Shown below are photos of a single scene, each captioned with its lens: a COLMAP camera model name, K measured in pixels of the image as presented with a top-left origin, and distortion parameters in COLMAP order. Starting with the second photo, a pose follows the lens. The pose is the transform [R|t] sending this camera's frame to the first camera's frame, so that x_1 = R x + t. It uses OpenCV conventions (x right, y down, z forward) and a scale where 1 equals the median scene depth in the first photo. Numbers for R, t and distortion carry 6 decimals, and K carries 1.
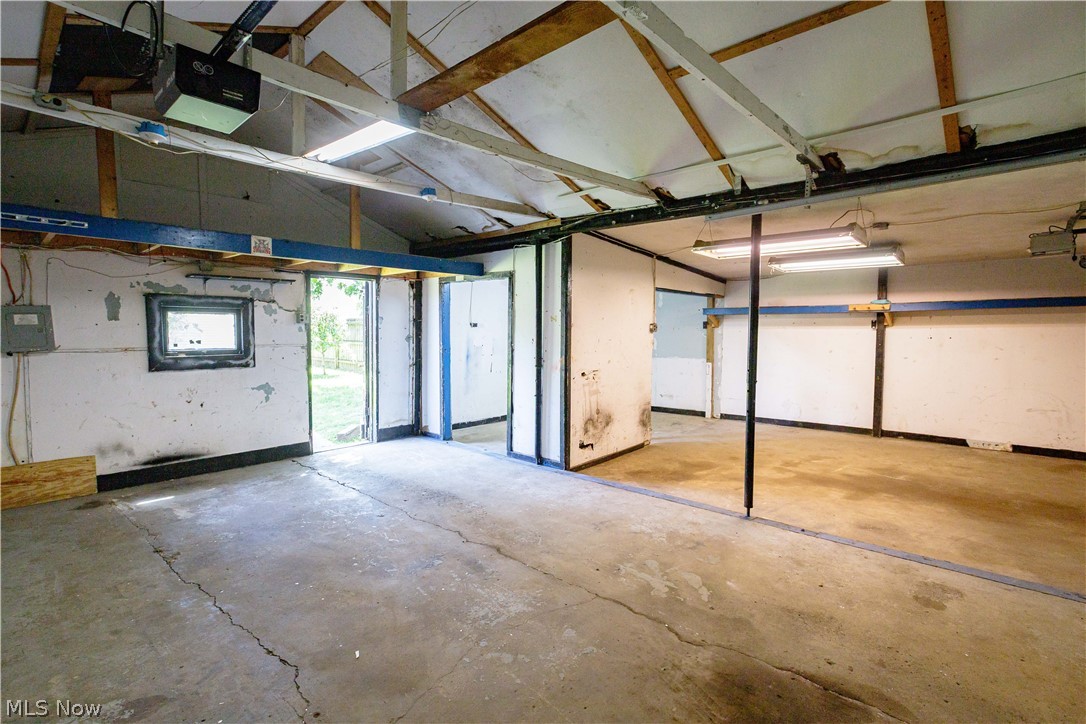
lens RADIAL K [[511.7, 0, 545.3], [0, 511.7, 358.3], [0, 0, 1]] dist [0.001108, -0.000450]
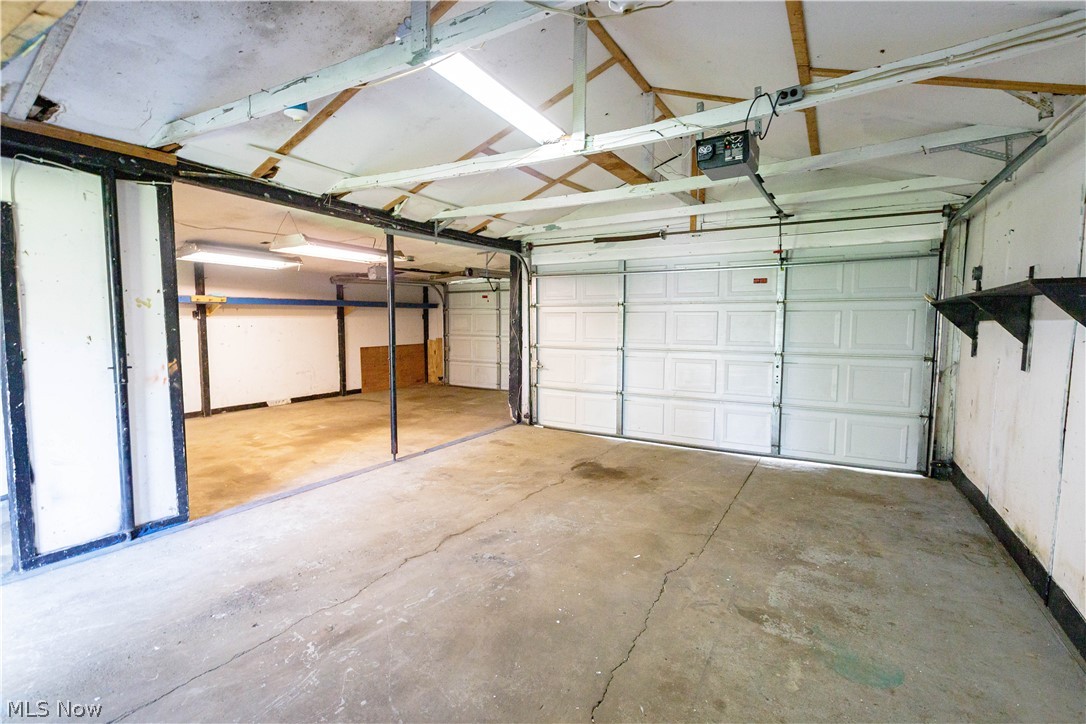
lens RADIAL K [[481.8, 0, 543.0], [0, 481.8, 362.0], [0, 0, 1]] dist [0.000375, -0.000216]
pose [[-0.173868, -0.086050, 0.981002, -0.917469], [0.051233, 0.994035, 0.096274, -0.050527], [-0.983435, 0.066998, -0.168422, 0.843618]]
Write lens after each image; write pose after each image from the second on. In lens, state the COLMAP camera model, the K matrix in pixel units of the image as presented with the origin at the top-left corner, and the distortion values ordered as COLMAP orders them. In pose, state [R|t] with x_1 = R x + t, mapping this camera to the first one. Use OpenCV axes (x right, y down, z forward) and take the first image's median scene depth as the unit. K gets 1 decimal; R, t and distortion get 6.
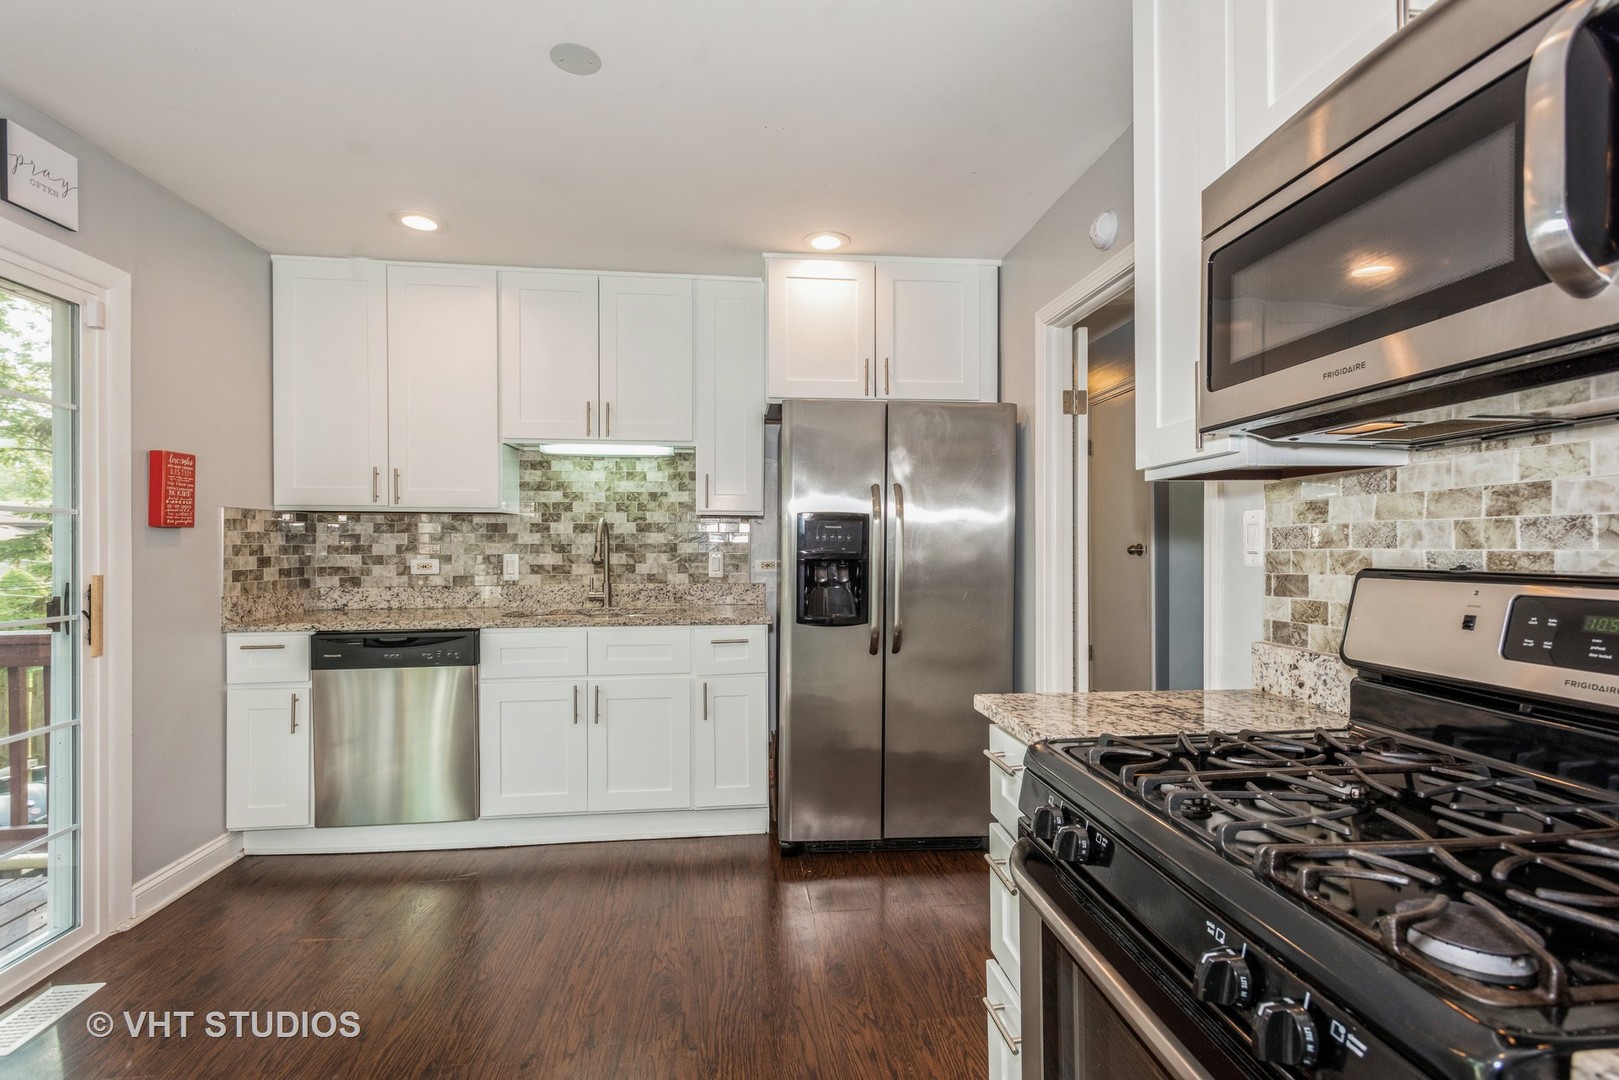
------------------------------------------------------------
[EXERCISE PROMPT] Once the pictures are set aside, repeat the data above exactly.

[ANSWER BOX]
Shown below are photos of a single scene, each captioned with its lens: a COLMAP camera model name, K measured in pixels of the image as presented with a top-left origin, and distortion parameters in COLMAP order. Starting with the second photo, a pose follows the lens. The pose is the transform [R|t] sending this camera's frame to the first camera's frame, so that x_1 = R x + t. It uses OpenCV conventions (x right, y down, z forward) and a scale where 1 equals the median scene depth in the first photo. Numbers for R, t and distortion carry 6 decimals, and K carries 1.
lens RADIAL K [[511.7, 0, 545.3], [0, 511.7, 358.3], [0, 0, 1]] dist [0.001108, -0.000450]
lens RADIAL K [[481.8, 0, 543.0], [0, 481.8, 362.0], [0, 0, 1]] dist [0.000375, -0.000216]
pose [[-0.173868, -0.086050, 0.981002, -0.917469], [0.051233, 0.994035, 0.096274, -0.050527], [-0.983435, 0.066998, -0.168422, 0.843618]]
Write lens after each image; write pose after each image from the second on. In lens, state the COLMAP camera model, the K matrix in pixel units of the image as presented with the origin at the top-left corner, and the distortion values ordered as COLMAP orders them. In pose, state [R|t] with x_1 = R x + t, mapping this camera to the first one. Use OpenCV axes (x right, y down, z forward) and take the first image's median scene depth as the unit. K gets 1 decimal; R, t and distortion get 6.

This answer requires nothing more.